Ne le vendez surtout pas : ce grand meuble de bureau rouillé de vos grands-parents affole les prix et la déco en 2026

Vous pensiez ce vieux casier en métal bon pour la cave ? De la mairie aux salons branchés, le meuble à clapets Ronéo s'impose comme pièce maîtresse.
Ne le vendez surtout pas : ce grand meuble de bureau rouillé de vos grands-parents affole les prix et la déco en 2026

Dans un garage de famille ou au fond d'une brocante glaciale, vous avez peut‑être déjà croisé ce grand casier en métal piqueté de rouille, avec ses petits clapets alignés. Beaucoup le prennent pour une relique encombrante promise à la déchetterie. En réalité, ce meuble de vos grands-parents cache souvent un véritable trésor.

En ce début 2026, alors que les salons Maison et Objet et Paris Déco Off célèbrent le retour du passé, un ancien meuble de bureau fait un come‑back spectaculaire. Le meuble à clapets Ronéo, star des administrations des années 50, devient la nouvelle obsession déco et attise la convoitise des chineurs. Et si vous l'aviez déjà sous les yeux sans le savoir ?

Pourquoi le meuble à clapets Ronéo de vos grands-parents fait soudain fureur

Tout commence en 1900 avec la création de la compagnie britannique Néostyle, qui s'installe à Paris sept ans plus tard et développe machines à ronéotyper et mobilier de bureau en acier. Après 1945, la marque Ronéo explose : à partir de 1958, ses casiers métalliques équipent ministères et grandes entreprises, puis une immense usine ouvre à Noyon vers 1960 avec jusqu'à 4 000 employés.

Ce casier industriel à clapets, pensé pour trier des dossiers, devient aujourd'hui l'incarnation parfaite de la décoration durable. À l'heure où les designers revisitent Art déco, années 40 ou tapisseries anciennes, ce meuble de métier coche toutes les cases : fabrication solide, histoire forte, look brut qui tranche avec les intérieurs trop sages et ras‑le‑bol des meubles en kit jetables.

Il vaut cher : quelle est la vraie cote d'un meuble à clapets Ronéo ?

Sur le marché de la seconde main, un petit casier à 3 ou 5 clapets dans son jus peut déjà se négocier autour de 100 à 300 € selon l'état.

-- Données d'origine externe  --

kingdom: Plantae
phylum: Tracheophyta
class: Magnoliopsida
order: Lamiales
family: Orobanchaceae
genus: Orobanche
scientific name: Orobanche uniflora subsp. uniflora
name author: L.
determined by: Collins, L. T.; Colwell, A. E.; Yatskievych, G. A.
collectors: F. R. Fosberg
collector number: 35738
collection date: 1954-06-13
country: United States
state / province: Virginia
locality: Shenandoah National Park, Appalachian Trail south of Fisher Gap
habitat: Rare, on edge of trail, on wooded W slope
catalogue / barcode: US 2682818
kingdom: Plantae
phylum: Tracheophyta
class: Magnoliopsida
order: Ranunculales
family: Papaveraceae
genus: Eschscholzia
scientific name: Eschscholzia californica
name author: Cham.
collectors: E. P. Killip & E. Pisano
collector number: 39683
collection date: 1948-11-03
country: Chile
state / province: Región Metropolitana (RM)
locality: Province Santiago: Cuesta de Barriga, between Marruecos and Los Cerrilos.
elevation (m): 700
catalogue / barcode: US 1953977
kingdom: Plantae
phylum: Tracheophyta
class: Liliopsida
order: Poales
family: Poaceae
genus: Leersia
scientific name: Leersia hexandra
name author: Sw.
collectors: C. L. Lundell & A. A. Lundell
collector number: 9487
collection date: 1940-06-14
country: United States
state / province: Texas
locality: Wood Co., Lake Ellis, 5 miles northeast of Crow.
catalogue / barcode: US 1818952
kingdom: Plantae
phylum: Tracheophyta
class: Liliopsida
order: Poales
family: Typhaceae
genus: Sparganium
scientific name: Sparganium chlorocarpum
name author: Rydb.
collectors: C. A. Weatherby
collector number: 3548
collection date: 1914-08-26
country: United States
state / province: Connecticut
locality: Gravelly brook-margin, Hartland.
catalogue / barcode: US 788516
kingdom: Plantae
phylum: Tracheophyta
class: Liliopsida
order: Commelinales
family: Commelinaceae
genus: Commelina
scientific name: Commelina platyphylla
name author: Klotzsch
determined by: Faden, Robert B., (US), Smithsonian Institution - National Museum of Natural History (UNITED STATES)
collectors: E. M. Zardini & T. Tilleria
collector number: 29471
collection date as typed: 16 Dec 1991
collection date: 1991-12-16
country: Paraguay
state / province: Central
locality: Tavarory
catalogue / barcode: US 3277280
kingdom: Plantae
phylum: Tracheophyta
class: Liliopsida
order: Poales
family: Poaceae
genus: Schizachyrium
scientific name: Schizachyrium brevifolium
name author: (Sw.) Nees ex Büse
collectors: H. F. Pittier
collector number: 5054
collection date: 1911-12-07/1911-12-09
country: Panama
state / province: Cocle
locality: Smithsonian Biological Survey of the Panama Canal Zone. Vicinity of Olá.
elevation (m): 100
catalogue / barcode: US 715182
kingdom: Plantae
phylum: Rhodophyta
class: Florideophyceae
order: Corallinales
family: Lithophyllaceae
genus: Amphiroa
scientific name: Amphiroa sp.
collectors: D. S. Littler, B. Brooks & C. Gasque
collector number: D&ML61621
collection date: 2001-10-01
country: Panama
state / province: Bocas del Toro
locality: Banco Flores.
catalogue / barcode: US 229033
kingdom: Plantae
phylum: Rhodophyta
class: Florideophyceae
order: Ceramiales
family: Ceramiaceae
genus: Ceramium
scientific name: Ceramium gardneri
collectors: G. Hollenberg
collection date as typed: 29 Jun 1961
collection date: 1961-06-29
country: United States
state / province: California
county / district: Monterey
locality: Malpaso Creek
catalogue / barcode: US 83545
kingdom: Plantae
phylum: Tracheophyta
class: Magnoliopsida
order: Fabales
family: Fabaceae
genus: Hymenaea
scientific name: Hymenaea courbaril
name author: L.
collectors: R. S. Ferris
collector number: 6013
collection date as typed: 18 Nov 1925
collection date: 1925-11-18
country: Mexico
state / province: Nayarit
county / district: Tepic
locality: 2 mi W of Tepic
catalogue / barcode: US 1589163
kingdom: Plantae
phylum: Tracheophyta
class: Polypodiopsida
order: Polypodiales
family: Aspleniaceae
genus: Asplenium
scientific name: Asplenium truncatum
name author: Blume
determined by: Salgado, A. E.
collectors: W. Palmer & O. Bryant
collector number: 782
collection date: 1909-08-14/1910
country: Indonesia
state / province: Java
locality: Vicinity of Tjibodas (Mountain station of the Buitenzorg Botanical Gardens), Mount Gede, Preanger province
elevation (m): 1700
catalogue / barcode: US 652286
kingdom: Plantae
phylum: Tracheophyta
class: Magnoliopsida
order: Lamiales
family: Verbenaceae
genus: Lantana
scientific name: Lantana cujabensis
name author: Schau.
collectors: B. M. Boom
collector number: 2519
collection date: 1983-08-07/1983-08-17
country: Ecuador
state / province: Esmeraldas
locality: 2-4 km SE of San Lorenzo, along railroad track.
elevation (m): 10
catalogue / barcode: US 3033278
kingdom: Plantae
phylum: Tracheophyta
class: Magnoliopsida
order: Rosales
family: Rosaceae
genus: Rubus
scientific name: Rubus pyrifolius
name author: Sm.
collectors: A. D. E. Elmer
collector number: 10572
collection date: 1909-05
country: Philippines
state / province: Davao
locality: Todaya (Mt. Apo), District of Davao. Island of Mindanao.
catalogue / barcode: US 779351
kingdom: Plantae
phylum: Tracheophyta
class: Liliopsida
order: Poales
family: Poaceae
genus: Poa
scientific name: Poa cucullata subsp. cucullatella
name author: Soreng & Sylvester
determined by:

Les colonnes restaurées ou assemblages plus larges montent facilement entre 450 et 800 €, tandis que de grands meubles 12 à 15 clapets dépassent souvent 1 000 €, certaines armoires atteignant plus de 3 000 €.

Sa cote grimpe car ce meuble répond à la recherche de slow life et au courant grandmacore qui remet les pièces de nos aïeux au centre de la scène. La reprise officielle de la marque par l'entreprise familiale MTi en 2024 confirme l'engouement. Vendu trop vite, votre casier risque donc de vous manquer, financièrement mais aussi dans votre déco.

Reconnaître un vrai Ronéo et l'intégrer dans votre intérieur

Pour savoir si vous tenez un authentique Ronéo, plusieurs indices s'additionnent. Le meuble est exceptionnellement lourd, la tôle épaisse, les clapets descendent avec un mouvement franc. Les poignées et porte‑étiquettes, souvent en laiton ou aluminium moulé, affichent une finition soignée. Cherchez enfin le logo embouti dans le métal ou sur une petite plaque fixée en façade.

Côté déco, c'est un vrai caméléon. Gardez sa patine, même piquée, et associez‑la à du bois clair, du lin ou une laine bouclée pour adoucir l'acier. Dans l'entrée, il range chaussures et écharpes ; au salon, il remplace un buffet ou cache jouets et papiers ; décapé ou peint en noir mat, il devient pièce maîtresse d'un loft contemporain.